In Chapter 7, we saw how Amit Goswami modelled the brain using a quantum part coupled to a classical part. In doing this, he hypothesised the appearance of an objective reality within the context of monistic idealism (an evident self-contradiction). In order to circumvent the non-physicality of wave-function collapse in space–time, Goswami’s theory assumes that wave-functions exist in a transcendental realm outside of space–time. But in Section 7.10 we saw that neither wave-functions nor wave-function collapse, both being defined in terms of space–time, can exist outside of space–time. Thus, Goswami unintentionally reveals the paradoxical nature of the very transcendental realm that he hypothesised to remove the paradox of wave-function collapse in space–time! In addition, no transcendental realm or other form of external reality is directly verifiable, as we saw in Section 8.2. Nevertheless, the concept of identification, which Goswami attempted to explain, will be essential to our discussion of suffering as we continue in this course.
# 9.2 What is the perceived?
The Buddha taught that Life and movement are the same thing. On page 26 of What the Buddha Taught (1959), Walpola Rahula says:
We shall talk about two different types of processes. Perceiving is the simple appearance of movement in Consciousness. Movement in Consciousness is perceiving itself, and it has no separate parts. On the other hand, thinking, which is included in movement, is the appearance of thoughts. A thought seems to separate part of movement from another part while giving it a name. All thoughts are characterised by name and form, so thinking appears to fragment movement into separate thoughts. A good rule to remember is this: If it seems to be separate from something else, it is nothing but a concept.

——

TASKS TO COMPLETE:
[a] Extract the portion of the passage on perceiving and thinking between "The Buddha taught that" and "but a concept.", inclusive.
[b] In the passage on perceiving and thinking, what characterizes all thoughts?
[c] Proceed with the passage on perceiving and thinking, picking up after its final sentence.

Items listed in a dataset:

——

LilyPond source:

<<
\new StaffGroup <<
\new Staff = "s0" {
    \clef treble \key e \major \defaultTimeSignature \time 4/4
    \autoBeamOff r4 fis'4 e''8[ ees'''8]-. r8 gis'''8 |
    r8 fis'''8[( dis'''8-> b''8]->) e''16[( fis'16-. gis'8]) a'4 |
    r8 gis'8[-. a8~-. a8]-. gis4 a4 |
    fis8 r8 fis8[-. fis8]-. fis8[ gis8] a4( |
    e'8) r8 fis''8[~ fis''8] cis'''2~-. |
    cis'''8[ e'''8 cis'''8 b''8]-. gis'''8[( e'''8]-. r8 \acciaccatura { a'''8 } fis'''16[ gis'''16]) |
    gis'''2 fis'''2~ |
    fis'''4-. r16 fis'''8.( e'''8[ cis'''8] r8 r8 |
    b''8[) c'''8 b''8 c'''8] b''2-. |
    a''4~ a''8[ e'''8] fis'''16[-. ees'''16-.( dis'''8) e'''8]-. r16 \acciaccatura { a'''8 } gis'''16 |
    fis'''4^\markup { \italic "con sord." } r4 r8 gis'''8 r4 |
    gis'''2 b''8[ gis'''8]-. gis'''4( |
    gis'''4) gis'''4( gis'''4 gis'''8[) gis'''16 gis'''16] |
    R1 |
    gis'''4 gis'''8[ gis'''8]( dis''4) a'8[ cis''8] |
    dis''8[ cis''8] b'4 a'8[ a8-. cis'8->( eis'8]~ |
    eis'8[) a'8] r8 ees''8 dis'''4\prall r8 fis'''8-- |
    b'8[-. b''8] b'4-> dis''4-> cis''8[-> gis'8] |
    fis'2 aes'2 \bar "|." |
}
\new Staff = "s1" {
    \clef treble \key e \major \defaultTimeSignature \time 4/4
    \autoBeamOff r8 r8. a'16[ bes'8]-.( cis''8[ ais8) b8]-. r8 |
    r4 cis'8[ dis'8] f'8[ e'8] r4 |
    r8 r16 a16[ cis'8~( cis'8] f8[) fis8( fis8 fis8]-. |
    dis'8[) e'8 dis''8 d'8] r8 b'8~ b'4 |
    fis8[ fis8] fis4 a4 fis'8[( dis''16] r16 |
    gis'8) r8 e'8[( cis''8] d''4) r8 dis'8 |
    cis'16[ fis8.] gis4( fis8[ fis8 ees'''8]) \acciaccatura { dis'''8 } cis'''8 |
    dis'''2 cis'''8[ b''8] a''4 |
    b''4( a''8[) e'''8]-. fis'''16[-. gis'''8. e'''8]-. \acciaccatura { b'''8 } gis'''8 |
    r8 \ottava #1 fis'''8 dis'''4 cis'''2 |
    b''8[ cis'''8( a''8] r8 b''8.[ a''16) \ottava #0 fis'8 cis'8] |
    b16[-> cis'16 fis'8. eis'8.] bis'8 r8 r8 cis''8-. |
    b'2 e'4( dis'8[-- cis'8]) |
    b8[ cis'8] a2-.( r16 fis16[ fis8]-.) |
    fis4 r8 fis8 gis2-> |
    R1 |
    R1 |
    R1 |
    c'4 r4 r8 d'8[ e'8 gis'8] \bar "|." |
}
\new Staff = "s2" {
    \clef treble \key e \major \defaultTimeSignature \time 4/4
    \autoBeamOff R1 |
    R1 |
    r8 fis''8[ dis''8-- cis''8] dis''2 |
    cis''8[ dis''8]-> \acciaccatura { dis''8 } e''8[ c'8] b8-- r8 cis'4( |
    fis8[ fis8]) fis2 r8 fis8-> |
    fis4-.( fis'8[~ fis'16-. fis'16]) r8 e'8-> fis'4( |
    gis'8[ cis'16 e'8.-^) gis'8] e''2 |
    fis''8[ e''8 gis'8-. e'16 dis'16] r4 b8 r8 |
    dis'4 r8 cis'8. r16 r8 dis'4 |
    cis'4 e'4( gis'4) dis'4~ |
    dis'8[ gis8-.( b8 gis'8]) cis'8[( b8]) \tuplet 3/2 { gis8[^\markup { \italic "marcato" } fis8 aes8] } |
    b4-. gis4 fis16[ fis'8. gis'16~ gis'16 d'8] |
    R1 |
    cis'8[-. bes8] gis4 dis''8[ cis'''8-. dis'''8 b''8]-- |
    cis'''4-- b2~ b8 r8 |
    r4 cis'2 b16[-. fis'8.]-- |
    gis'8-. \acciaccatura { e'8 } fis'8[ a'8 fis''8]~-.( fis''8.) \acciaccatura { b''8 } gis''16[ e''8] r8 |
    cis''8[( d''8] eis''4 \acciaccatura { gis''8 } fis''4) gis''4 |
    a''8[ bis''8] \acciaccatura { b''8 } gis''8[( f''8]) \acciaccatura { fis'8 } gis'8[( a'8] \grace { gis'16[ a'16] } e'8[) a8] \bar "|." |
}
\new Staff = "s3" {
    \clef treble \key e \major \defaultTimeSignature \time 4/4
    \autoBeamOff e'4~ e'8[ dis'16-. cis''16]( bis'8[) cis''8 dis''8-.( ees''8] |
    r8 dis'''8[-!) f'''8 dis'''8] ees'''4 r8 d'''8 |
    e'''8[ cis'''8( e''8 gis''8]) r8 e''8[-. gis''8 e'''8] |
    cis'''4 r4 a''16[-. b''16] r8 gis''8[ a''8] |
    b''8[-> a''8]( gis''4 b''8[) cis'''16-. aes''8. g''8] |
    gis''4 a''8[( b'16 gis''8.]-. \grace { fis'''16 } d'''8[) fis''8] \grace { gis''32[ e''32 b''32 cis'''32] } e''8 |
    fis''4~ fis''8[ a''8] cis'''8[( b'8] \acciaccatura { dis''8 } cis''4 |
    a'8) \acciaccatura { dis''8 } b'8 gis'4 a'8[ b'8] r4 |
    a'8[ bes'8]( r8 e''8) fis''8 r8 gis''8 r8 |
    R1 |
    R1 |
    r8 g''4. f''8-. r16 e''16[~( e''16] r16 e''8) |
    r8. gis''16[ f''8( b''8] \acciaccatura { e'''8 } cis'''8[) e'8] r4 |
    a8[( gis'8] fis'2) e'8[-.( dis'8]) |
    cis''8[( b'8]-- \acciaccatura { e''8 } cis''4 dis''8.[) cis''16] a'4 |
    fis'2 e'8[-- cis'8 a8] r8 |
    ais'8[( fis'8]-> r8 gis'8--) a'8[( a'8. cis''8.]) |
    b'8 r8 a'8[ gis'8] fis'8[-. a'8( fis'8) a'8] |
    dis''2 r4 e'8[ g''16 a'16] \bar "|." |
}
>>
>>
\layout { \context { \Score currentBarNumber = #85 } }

——

TASK RESULTS:
[a]
The Buddha taught that Life and movement are the same thing. On page 26 of What the Buddha Taught (1959), Walpola Rahula says:
We shall talk about two different types of processes. Perceiving is the simple appearance of movement in Consciousness. Movement in Consciousness is perceiving itself, and it has no separate parts. On the other hand, thinking, which is included in movement, is the appearance of thoughts. A thought seems to separate part of movement from another part while giving it a name. All thoughts are characterised by name and form, so thinking appears to fragment movement into separate thoughts. A good rule to remember is this: If it seems to be separate from something else, it is nothing but a concept.

[b] Name and form.

[c]
All words are concepts, thus all spoken or written communication is conceptual. This entire course is conceptual but it points to what cannot be conceptualised. As an example, we shall distinguish between Consciousness in motion, or phenomenon, and Consciousness-at-rest, or Noumenon (discussed in the next section). These are not real distinctions because all distinctions are nothing but conceptualisations. Consciousness is always undivided.
As we may say that movement (a concept) in Consciousness (another concept) is an appearance (still another concept) in Consciousness, we may also say that the manifest (phenomenon) is an appearance in the Unmanifest (Noumenon). We can conceptualise further by using the terms the manifest, the manifestation, phenomenality and phenomenon almost interchangeably, with slight differences as determined by the context.
A concept can be ‘external’, detected by one or more of the five ‘external’ senses such as hearing or seeing, or ‘internal’ like a thought, feeling, emotion or sensation. In Section 1.1, we made a distinction between the concepts of ‘objective reality’ and ‘subjective reality’. We said that objective reality is external to, and independent of, the mind and can be observed and agreed upon by myself and at least one external observer. Subjective reality is that which exists only if it is observed. (We also said that certain mental phenomena can be considered to be objective if they can be verified by an external observer.)
Why is movement in Consciousness nothing but a concept?
Why is a chair nothing but a concept? An animal? A person? The world? The universe?
In what way is external reality nothing but a concept?
Why is a thought nothing but a concept? A feeling? An emotion? A sensation?
In what way is subjective reality nothing but a concept?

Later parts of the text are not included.